Scan the records for the word "phase". Copy each line that includes it.
Material for this task Block Start
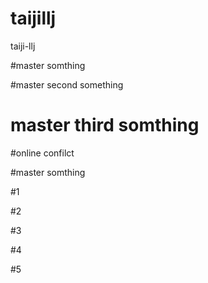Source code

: # taijillj
taiji-llj

#master somthing


#master second something

# master third somthing

#online confilct

#master somthing

#1

#2

#3

#4

#5




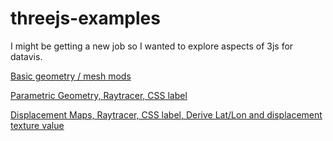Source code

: # threejs-examples
I might be getting a new job so I wanted to explore aspects of 3js for datavis.

[Basic geometry / mesh mods](./vert_move_color.html)

[Parametric Geometry, Raytracer, CSS label](./parametric.html)

[Displacement Maps, Raytracer, CSS label, Derive Lat/Lon and displacement texture value](./displacement-map.html)

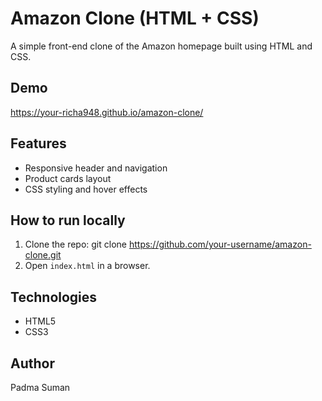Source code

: # Amazon Clone (HTML + CSS)

A simple front-end clone of the Amazon homepage built using HTML and CSS.

## Demo
https://your-richa948.github.io/amazon-clone/

## Features
- Responsive header and navigation
- Product cards layout
- CSS styling and hover effects

## How to run locally
1. Clone the repo: git clone https://github.com/your-username/amazon-clone.git
2. Open `index.html` in a browser.

## Technologies
- HTML5
- CSS3

## Author
Padma Suman
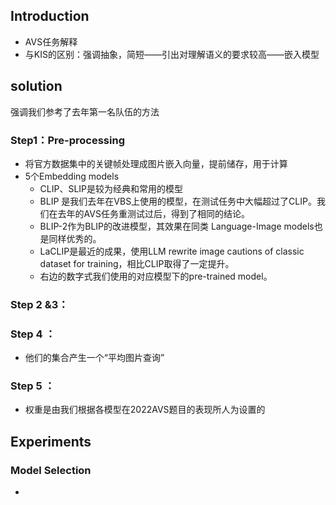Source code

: ---
---


## Introduction 
+ AVS任务解释
+ 与KIS的区别：强调抽象，简短——引出对理解语义的要求较高——嵌入模型

## solution
强调我们参考了去年第一名队伍的方法

### Step1：Pre-processing 
+ 将官方数据集中的关键帧处理成图片嵌入向量，提前储存，用于计算
+ 5个Embedding models 
	+ CLIP、SLIP是较为经典和常用的模型
	+ BLIP 是我们去年在VBS上使用的模型，在测试任务中大幅超过了CLIP。我们在去年的AVS任务重测试过后，得到了相同的结论。
	+ BLIP-2作为BLIP的改进模型，其效果在同类 Language-Image models也是同样优秀的。
	+ LaCLIP是最近的成果，使用LLM rewrite image cautions of classic dataset for training，相比CLIP取得了一定提升。  
	+ 右边的数字式我们使用的对应模型下的pre-trained model。

### Step 2 &3：
### Step 4 ：
+ 他们的集合产生一个“平均图片查询”

### Step 5 ：
+ 权重是由我们根据各模型在2022AVS题目的表现所人为设置的

## Experiments 
### Model Selection 
+ 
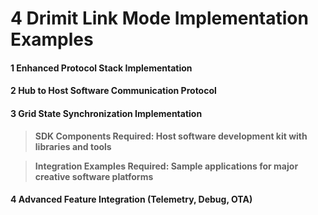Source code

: # 4 Drimit Link Mode Implementation Examples


#### 1 Enhanced Protocol Stack Implementation


#### 2 Hub to Host Software Communication Protocol


#### 3 Grid State Synchronization Implementation


> **SDK Components Required: Host software development kit with libraries and tools**


> **Integration Examples Required: Sample applications for major creative software platforms**


#### 4 Advanced Feature Integration (Telemetry, Debug, OTA)

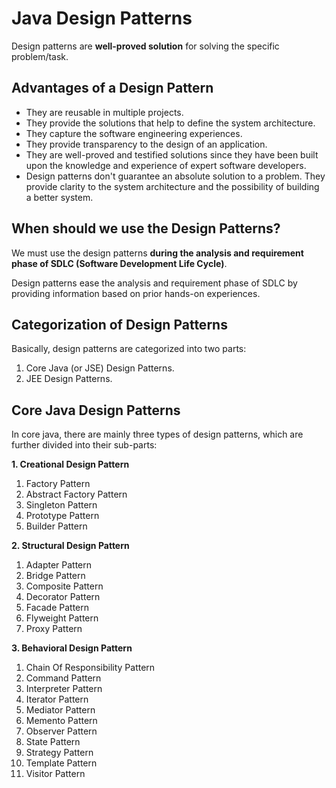 # Java Design Patterns

Design patterns are **well-proved solution** for solving the specific problem/task.

## Advantages of a Design Pattern
* They are reusable in multiple projects.
* They provide the solutions that help to define the system architecture.
* They capture the software engineering experiences.
* They provide transparency to the design of an application.
* They are well-proved and testified solutions since they have been built upon the knowledge and experience of expert software developers.
* Design patterns don't guarantee an absolute solution to a problem. They provide clarity to the system architecture and the possibility of building a better system.

## When should we use the Design Patterns?
We must use the design patterns **during the analysis and requirement phase of SDLC (Software Development Life Cycle)**.

Design patterns ease the analysis and requirement phase of SDLC by providing information based on prior hands-on experiences.

## Categorization of Design Patterns
Basically, design patterns are categorized into two parts:

1. Core Java (or JSE) Design Patterns.
2. JEE Design Patterns.

## Core Java Design Patterns
In core java, there are mainly three types of design patterns, which are further divided into their sub-parts:

**1. Creational Design Pattern**

  1. Factory Pattern
  2. Abstract Factory Pattern
  3. Singleton Pattern
  4. Prototype Pattern
  5. Builder Pattern

**2. Structural Design Pattern**

  1. Adapter Pattern
  2. Bridge Pattern
  3. Composite Pattern
  4. Decorator Pattern
  5. Facade Pattern
  6. Flyweight Pattern
  7. Proxy Pattern

**3. Behavioral Design Pattern**

  1. Chain Of Responsibility Pattern
  2. Command Pattern
  3. Interpreter Pattern
  4. Iterator Pattern
  5. Mediator Pattern
  6. Memento Pattern
  7. Observer Pattern
  8. State Pattern
  9. Strategy Pattern
  10. Template Pattern
  11. Visitor Pattern
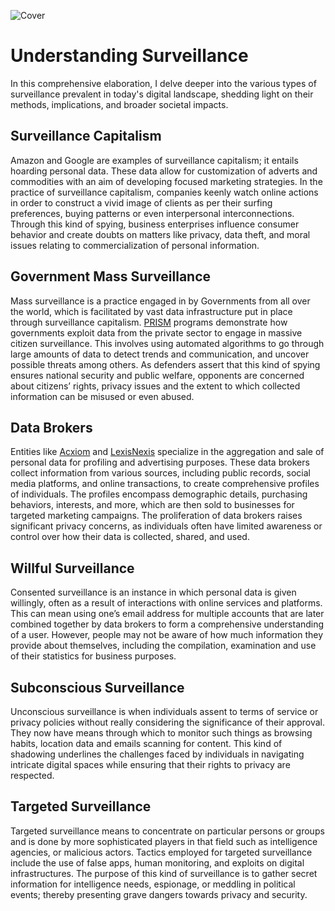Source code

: ![Cover](/assets/covers/surveillance.png)

# Understanding Surveillance

In this comprehensive elaboration, I delve deeper into the various types of surveillance prevalent in today's digital landscape, shedding light on their methods, implications, and broader societal impacts.

## Surveillance Capitalism
Amazon and Google are examples of surveillance capitalism; it entails hoarding personal data. These data allow for customization of adverts and commodities with an aim of developing focused marketing strategies. In the practice of surveillance capitalism, companies keenly watch online actions in order to construct a vivid image of clients as per their surfing preferences, buying patterns or even interpersonal interconnections. Through this kind of spying, business enterprises influence consumer behavior and create doubts on matters like privacy, data theft, and moral issues relating to commercialization of personal information.

## Government Mass Surveillance
Mass surveillance is a practice engaged in by Governments from all over the world, which is facilitated by vast data infrastructure put in place through surveillance capitalism. [PRISM](https://wikiless.tiekoetter.com/wiki/PRISM_(surveillance_program)?lang=en) programs demonstrate how governments exploit data from the private sector to engage in massive citizen surveillance. This involves using automated algorithms to go through large amounts of data to detect trends and communication, and uncover possible threats among others. As defenders assert that this kind of spying ensures national security and public welfare, opponents are concerned about citizens’ rights, privacy issues and the extent to which collected information can be misused or even abused.

## Data Brokers
Entities like [Acxiom](https://wikiless.tiekoetter.com/wiki/Acxiom?lang=en) and [LexisNexis](https://wikiless.tiekoetter.com/wiki/LexisNexis?lang=en) specialize in the aggregation and sale of personal data for profiling and advertising purposes. These data brokers collect information from various sources, including public records, social media platforms, and online transactions, to create comprehensive profiles of individuals. The profiles encompass demographic details, purchasing behaviors, interests, and more, which are then sold to businesses for targeted marketing campaigns. The proliferation of data brokers raises significant privacy concerns, as individuals often have limited awareness or control over how their data is collected, shared, and used.

## Willful Surveillance
Consented surveillance is an instance in which personal data is given willingly, often as a result of interactions with online services and platforms. This can mean using one’s email address for multiple accounts that are later combined together by data brokers to form a comprehensive understanding of a user. However, people may not be aware of how much information they provide about themselves, including the compilation, examination and use of their statistics for business purposes.

## Subconscious Surveillance
Unconscious surveillance is when individuals assent to terms of service or privacy policies without really considering the significance of their approval. They now have means through which to monitor such things as browsing habits, location data and emails scanning for content. This kind of shadowing underlines the challenges faced by individuals in navigating intricate digital spaces while ensuring that their rights to privacy are respected.

## Targeted Surveillance
Targeted surveillance means to concentrate on particular persons or groups and is done by more sophisticated players in that field such as intelligence agencies, or malicious actors. Tactics employed for targeted surveillance include the use of false apps, human monitoring, and exploits on digital infrastructures. The purpose of this kind of surveillance is to gather secret information for intelligence needs, espionage, or meddling in political events; thereby presenting grave dangers towards privacy and security.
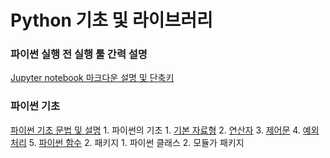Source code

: # Python 기초 및 라이브러리

### 파이썬 실행 전 실행 툴 간력 설명
[Jupyter notebook 마크다운 설명 및 단축키](./Jupyter%20마크%20다운%20및%20단축키.ipynb)

### 파이썬 기초
[파이썬 기초 문법 및 설명](./1.%20Python%20기초.ipynb)
    1. 파이썬의 기초
        1. [기본 자료형](./1-1._Python의_기초_기본_자료형.ipynb)
        2. [연산자](./1-2._Python의_기초_연산자.ipynb)
        3. [제어문](./1-3._Python의_제어문.ipynb)
        4. [예외처리](./1-4._Python의_예외처리.ipynb)
        5. [파이썬 함수](./1-5._Python의_파이썬%20함수.ipynb)
    2. 패키지
        1. 파이썬 클래스
        2. 모듈가 패키지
Material for this task Block End
- _Task response_:
We must use the design patterns **during the analysis and requirement phase of SDLC (Software Development Life Cycle)**.
Design patterns ease the analysis and requirement phase of SDLC by providing information based on prior hands-on experiences.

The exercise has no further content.